Disney-owned Pixar, a computer animation studio, is laying off 14% of its staff, reducing the number of streaming series it produces. The layoffs will affect about 175 employees, as the studio cuts back on production. Reports back in January suggested that Pixar could potentially cut up to 20% of its staff, but a source familiar with the matter stated that those estimates were too high.
This move comes as Disney implements a companywide cost-cutting effort to save money and mitigate losses from its streaming business. In its recent fiscal quarter, Disney reported increased streaming revenue but reduced operating losses, a sign that its strategy may be working.
However, Pixar has been facing challenges, both at the box office and creatively. Despite a string of successful films in the past, recent releases like “Lightyear” and “Onward” have underperformed. The studio’s focus on streaming content has impacted the quality of its traditional output, leading to questions about its creative direction.

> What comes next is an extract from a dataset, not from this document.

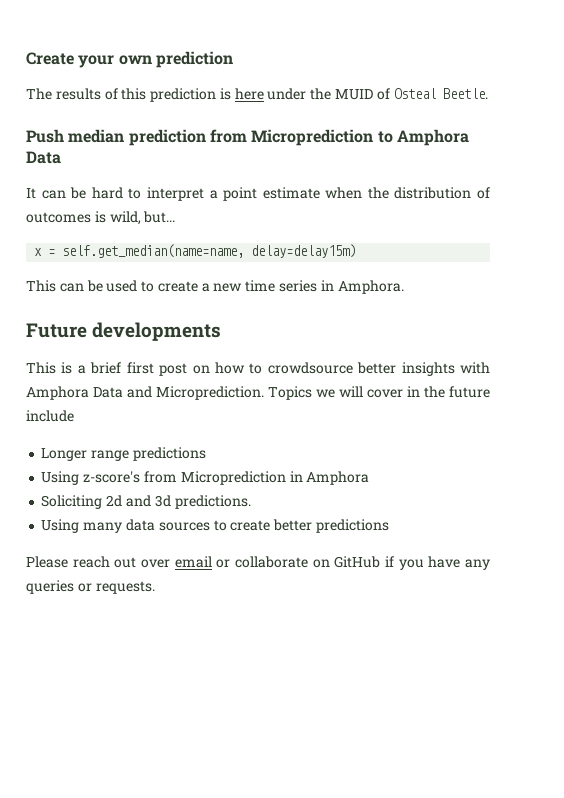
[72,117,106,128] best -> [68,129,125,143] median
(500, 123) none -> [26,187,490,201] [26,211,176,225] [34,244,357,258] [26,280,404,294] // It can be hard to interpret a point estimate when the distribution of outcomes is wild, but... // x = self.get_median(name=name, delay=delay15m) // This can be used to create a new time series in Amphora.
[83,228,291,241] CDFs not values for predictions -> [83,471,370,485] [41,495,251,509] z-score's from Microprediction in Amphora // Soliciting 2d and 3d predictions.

Dean Stephen Galloway of Chapman University’s Dodge College of Film and Media Arts noted that Pixar needs to refocus its efforts and return to its innovative roots. The studio is banking on the upcoming release of “Inside Out 2” to reignite its success.
Overall, Pixar’s restructuring reflects broader changes in the entertainment industry as companies navigate the shift towards streaming services. The studio’s future success will depend on its ability to balance innovative storytelling with commercial appeal.